Published: April 1, 2014
Since moving to the country, I've taken a few vacations, but they were all "staycations" - sticking around home, getting things done, taking a breather.
But one of these days, my wife and I are going to actually want to get away. And that raises the question: Who's going to take care of all our animals?
Those animals, as you know if you follow this column, include a horse, a mule, two goats, two rabbits, six chickens, three dogs, two cats, two guinea pigs and two often-irate parrots. That's an awful lot to ask a neighbor or friend to look after. And while there are places where we could board the dogs or cats or horses, I'm not aware of any place that would take in all the critters. And if there is, I wouldn't want to try to transport them all anyway.

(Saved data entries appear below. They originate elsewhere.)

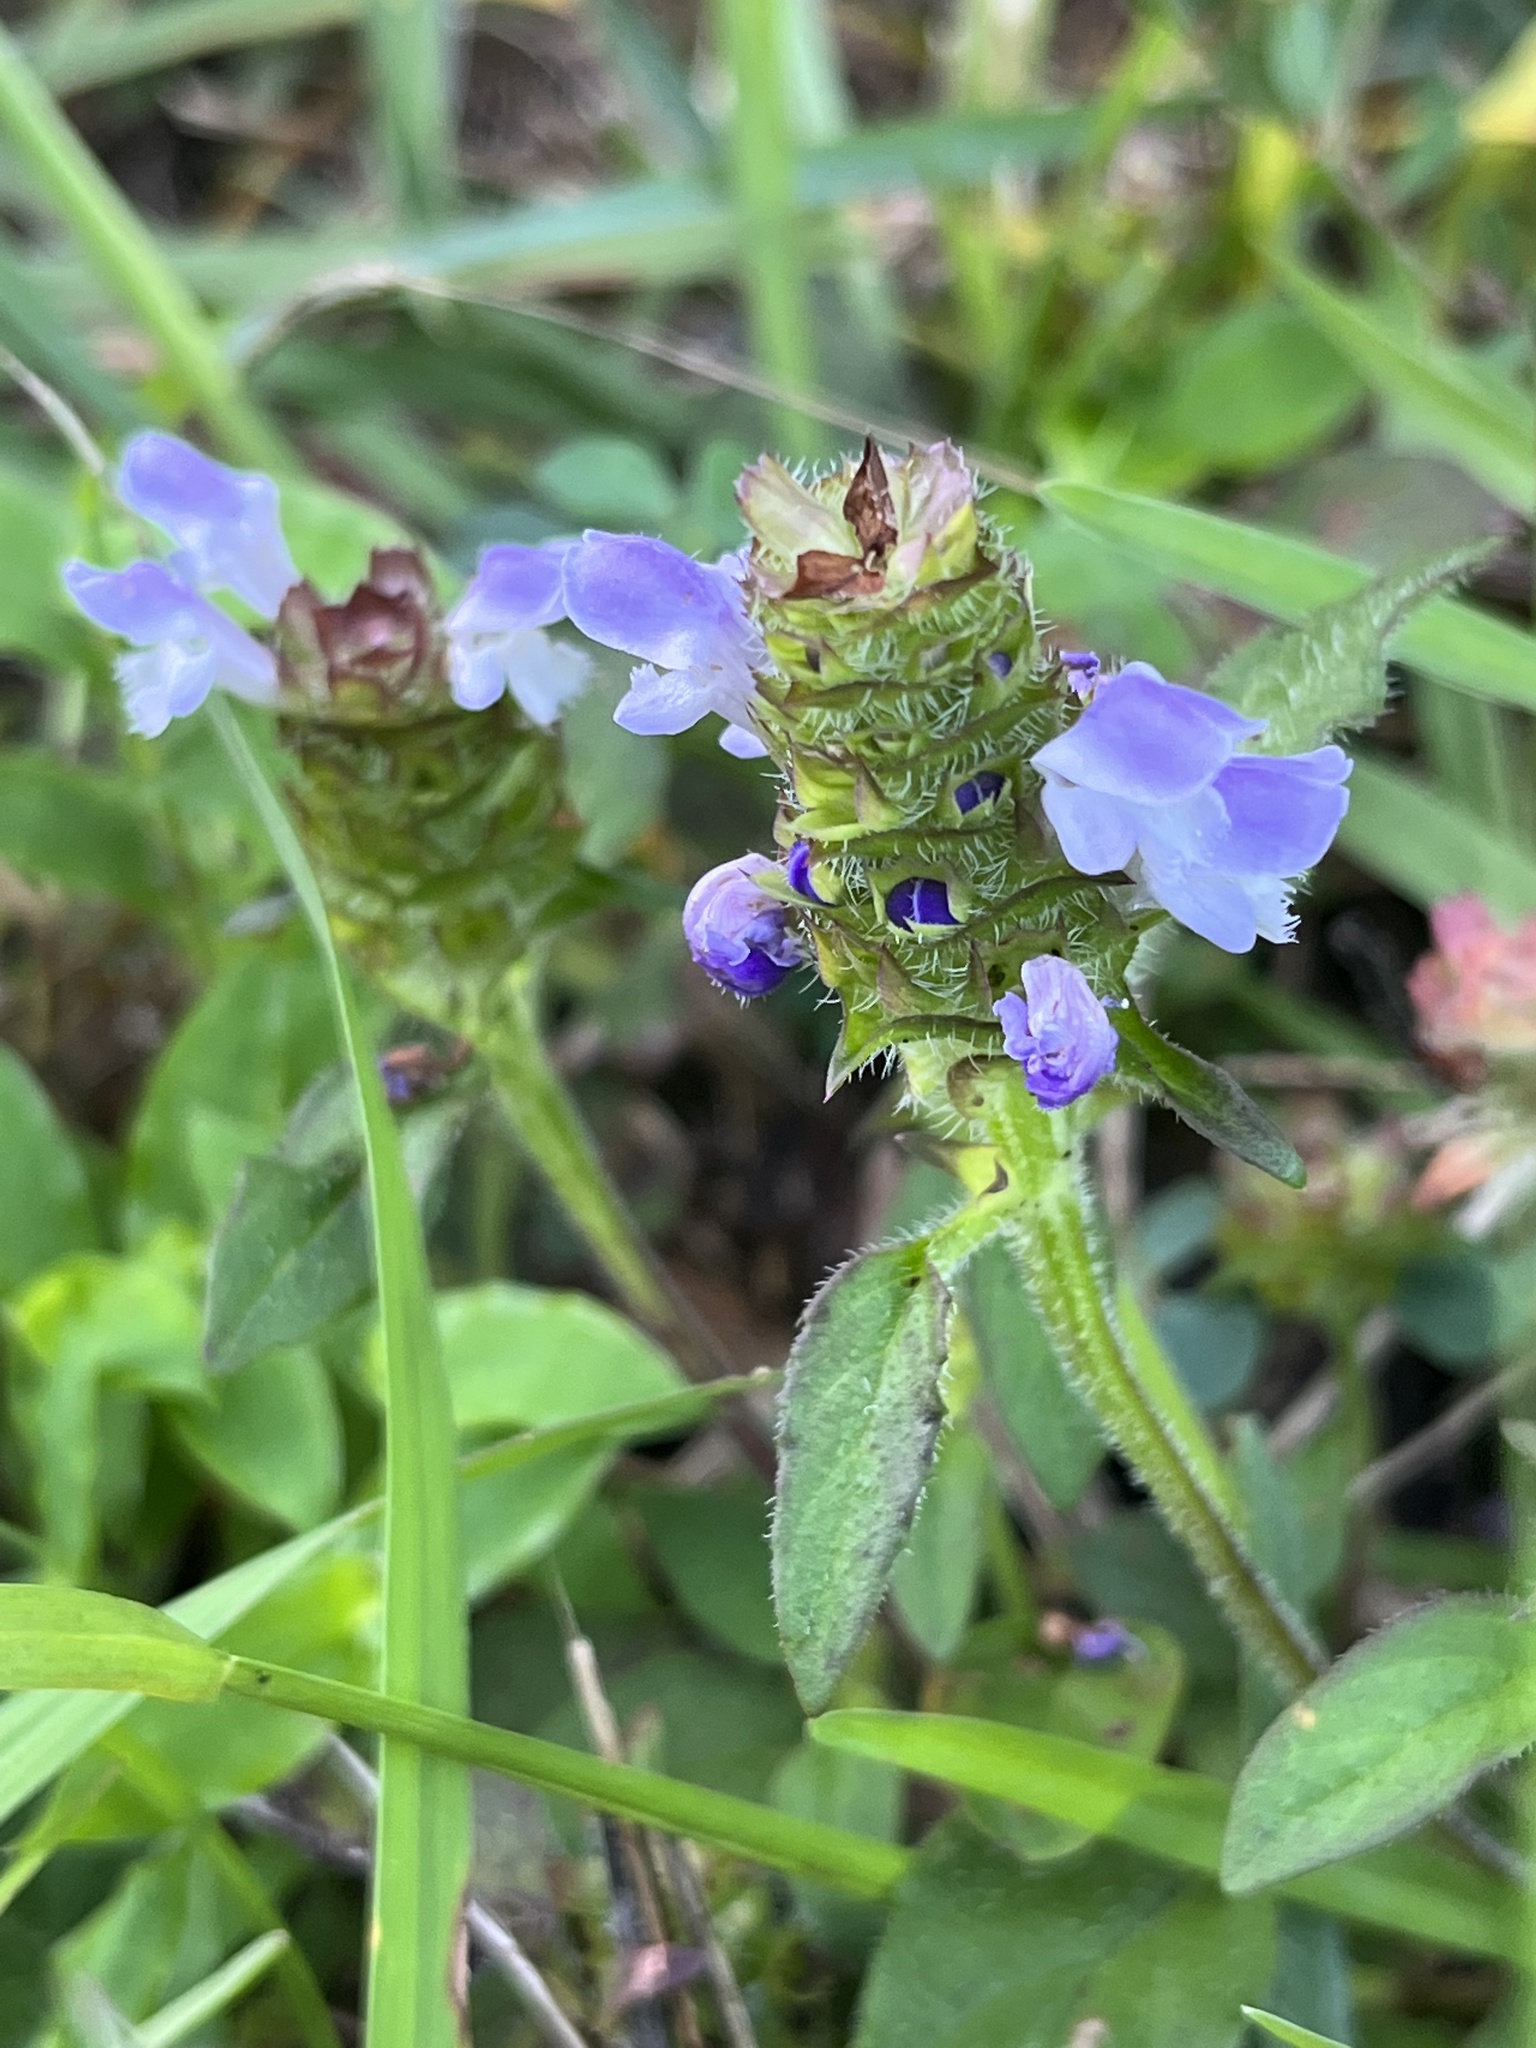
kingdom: Plantae
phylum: Tracheophyta
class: Magnoliopsida
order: Lamiales
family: Lamiaceae
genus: Prunella
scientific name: Prunella vulgaris
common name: Heal-all
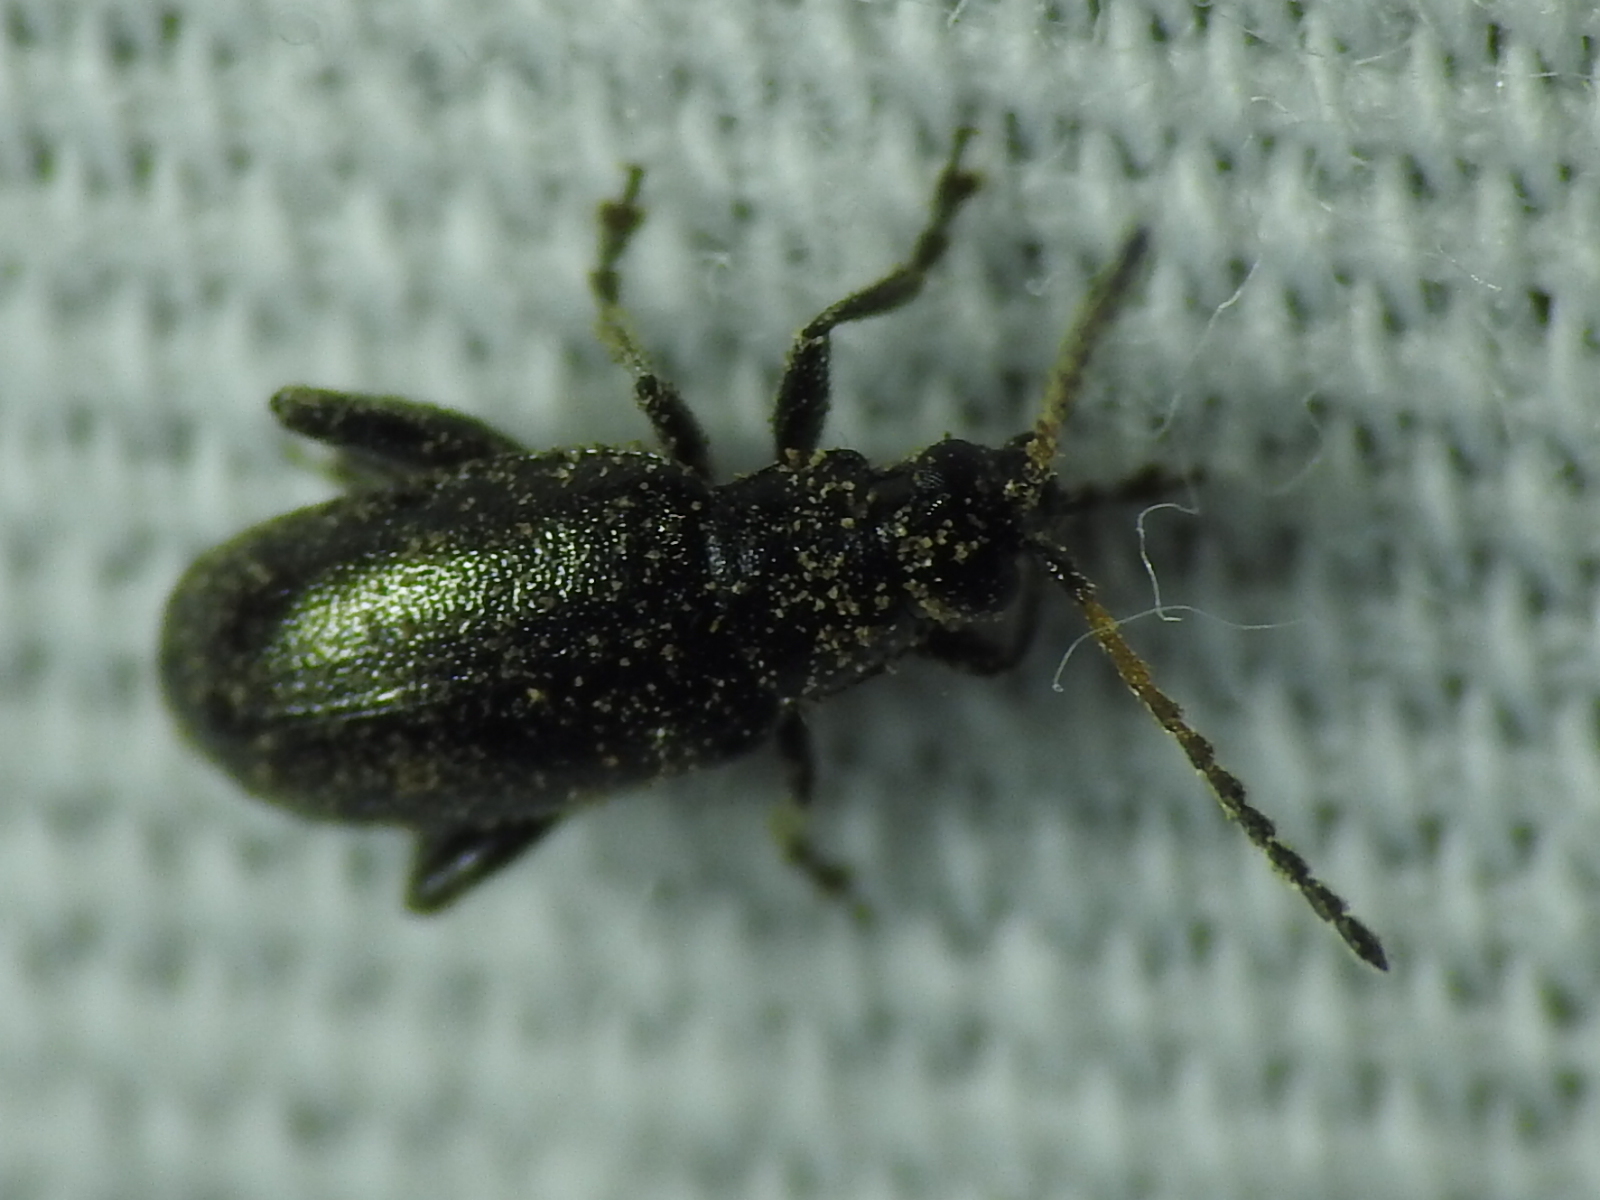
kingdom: Animalia
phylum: Arthropoda
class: Insecta
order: Coleoptera
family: Chrysomelidae
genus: Systena
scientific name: Systena hudsonias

One solution: a professional pet sitter. There are pet sitters who include horses and other farm animals in their services - though not all do.
"There's a lot who don't want to mess with the bigger animals," says Vanessa Walker, owner of Good Shepherd Petsitting. "I'm real comfortable with them. Some people are scared to death of horses or cattle or llamas or whatever. Nothing bothers me."
Walker, who was a vet technician for 10 years, lives in the Black Forest area and has plenty of animals, including goats, chickens, ducks, a donkey and a horse. Her client area includes Black Forest, Elbert, Peyton and Falcon.
The benefit of hiring a pet sitter vs. enlisting a friend or neighbor, she says, is that the pet sitter has expertise and a focus on the job at hand.
"When you pick a neighbor or a cousin or whatever, they're just doing it to be nice, and you can end up with some real messes." A trained pet sitter is also more prepared to handle any problems, Walker says.
"You want someone there who loves the animals, who wants you to be happy, who understands the animals."
Patricia Hunnybun of Pampered Pets & People has numerous clients with farm animals; she has cared for, among others, horses, mules, goats, chickens - one client had nearly two dozen chickens - and alpacas. She managed a stable in Minnesota when she lived there, so she has plenty of equine experience.
Hunnybun cautions that anyone can call themselves a pet sitter - and also claim experience they don't have. Ask for references and credentials, she says, and be wary of the "casual" pet sitter.
"High-quality pet sitters are going to be accredited, certified, bonded and insured," she says.
Of course, hiring a pet sitter costs money; calling on a neighbor or friend doesn't, though the experience can cost you in other ways - such as a frayed friendship - depending on whether that neighbor or friend lives up to expectations. (Think escaped dog or piled-up poo or the cat they forgot to feed.)
Hiring a sitter for all our critters wouldn't necessarily drain our bank account; Walker and Hunnybun charge by the visit, not the number of animals seen during that visit. Hunnybun charges $25 to $30 for a standard visit up to 40 minutes; a longer visit will cost a bit more. Even at a sprint, I don't think you could get through all our critters in 40 minutes.
Hunnybun keeps her customers to a maximum of four or five a day "to ensure the quality time I have committed to." Business has been brisk enough that she has had to turn away some new clients. January and February are often slow months, but she says she hasn't had a day off this year and probably won't until July.
Not that she's complaining.
"I'm in this profession because I have a passion for animals. I love what I do."